- JOB ITEM -
Line by line, set down all the data below exactly, omitting any picture.

Stored data:
Start of Block

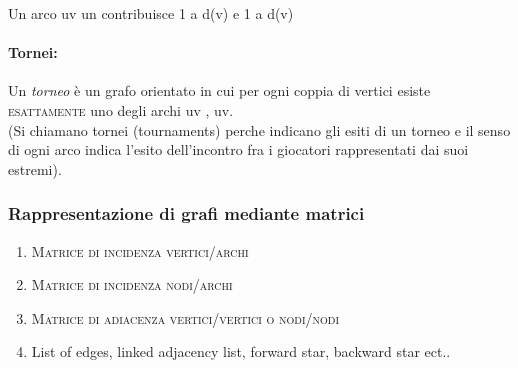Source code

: Un arco uv un contribuisce 1 a d(v) e 1 a d(v)

\paragraph{Tornei:} Un \textit{torneo} è un grafo orientato in cui per ogni coppia di vertici esiste \textsc{esattamente} uno degli archi uv , uv. \\
(Si chiamano tornei (tournaments) perche indicano gli esiti di un torneo e il senso di ogni arco indica l'esito dell'incontro fra i giocatori rappresentati dai suoi estremi).

\subsubsection{Rappresentazione di grafi mediante matrici}
\begin{enumerate}
\item \textsc{Matrice di incidenza vertici/archi}
\item \textsc{Matrice di incidenza nodi/archi}
\item \textsc{Matrice di adiacenza vertici/vertici o nodi/nodi}
\item List of edges, linked adjacency list, forward star, backward star ect..
\end{enumerate}

\newpage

End of Block

- ANSWER TO THIS TASK -
Source code

: Un arco uv un contribuisce 1 a d(v) e 1 a d(v)

\paragraph{Tornei:} Un \textit{torneo} è un grafo orientato in cui per ogni coppia di vertici esiste \textsc{esattamente} uno degli archi uv , uv. \\
(Si chiamano tornei (tournaments) perche indicano gli esiti di un torneo e il senso di ogni arco indica l'esito dell'incontro fra i giocatori rappresentati dai suoi estremi).

\subsubsection{Rappresentazione di grafi mediante matrici}
\begin{enumerate}
\item \textsc{Matrice di incidenza vertici/archi}
\item \textsc{Matrice di incidenza nodi/archi}
\item \textsc{Matrice di adiacenza vertici/vertici o nodi/nodi}
\item List of edges, linked adjacency list, forward star, backward star ect..
\end{enumerate}

\newpage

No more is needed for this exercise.